In essa Francesco pone domande radicali e decisive. In quale Dio crediamo? Quale fede stiamo coltivando? Quale Chiesa intendiamo abitare? Altre volte Francesco era intervenuto contro quella forma di ateismo o idolatria che trasforma in arma politica escludente i simboli religiosi (ad esempio nel novembre 2021 in Ungheria e Slovacchia).
Quale Dio?
Anzitutto, Francesco invita a un sano ateismo verso il dio idolo. Dio “non è un padrone arroccato nei cieli ma un Padre che segue i nostri passi. Non è un freddo osservatore distaccato e impassibile, un Dio matematico. È il Dio-con-noi, che si appassiona alla nostra vita. Non è neutrale e indifferente, ma lo Spirito amante dell’uomo. E’ vicinanza [...]. Portiamo dentro al cuore questa immagine liberante di Dio, il Dio vicino, il Dio compassionevole, il Dio tenero? Oppure lo pensiamo come un giudice rigoroso, un rigido doganiere della nostra vita? La nostra è una fede che genera speranza e gioia o è ancora zavorrata dalla paura in un Dio Temibile che schiaccia sotto i sensi di colpa?”.
Quale fede?
Non può esistere una fede legata a poteri che escludono. “Quando scopriamo che Dio è amore compassionevole, vinciamo la tentazione di chiuderci in una religiosità sacrale, che si riduce a culto esteriore, che non tocca e non trasforma la vita. Questa è idolatria. Idolatria nascosta, idolatria raffinata, ma è idolatria. La Parola ci spinge fuori da noi stessi per metterci in cammino incontro ai fratelli con la sola forza mite dell’amore liberante di Dio”.
Quale culto?
Gesù, incalza il Papa, “non è venuto a consegnare un elenco di norme o a officiare qualche cerimonia religiosa, ma è sceso sulle strade del mondo a incontrare l’umanità ferita, ad accarezzare i volti scavati dalla sofferenza, a risanare i cuori affranti, a liberarci dalle catene. Questo modo ci rivela qual è il culto più gradito a Dio: prendersi cura del prossimo”.
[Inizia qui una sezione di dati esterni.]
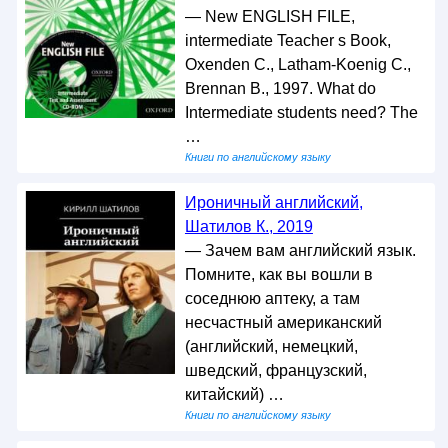
— New ENGLISH FILE,
intermediate Teacher s Book,
Oxenden C., Latham-Koenig C.,
Brennan B., 1997. What do
Intermediate students need? The
…
Книги по английскому языку
Ироничный английский,
Шатилов К., 2019
— Зачем вам английский язык.
Помните, как вы вошли в
соседнюю аптеку, а там
несчастный американский
(английский, немецкий,
шведский, французский,
китайский) …
Книги по английскому языку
Quale Parola? Quale Chiesa?
Superando rigidità e spiritualismi, occorre sapere che “la Parola che si è fatta carne (cfr. Gv 1,14) vuole diventare carne in noi”. La Parola certo consola ma “non ci lascia tranquilli, se a pagare il prezzo di questa tranquillità è un mondo lacerato dall'ingiustizia e dalla fame, e a farne le spese sono sempre i più deboli”. Siamo una Chiesa docile alla Parola? “Rimettiamo la Parola di Dio al centro della pastorale e della vita della Chiesa!”, esclama il Papa. Tante omelie, tante prediche rimangono astratte, moralistiche, lontane dalla Parola incarnata e dal lieto annuncio.
Lo stile di Dio
Tre, dunque, sono le parole decisive per essere fedeli allo stile di Dio: vicinanza, compassione, tenerezza (9 ottobre 2021). Il volto di Dio che possiamo trasmettere è quello di un Dio vicino, compassionevole, tenero. La fede che può esprimere questo mistero deve essere vicina, compassionevole e tenera.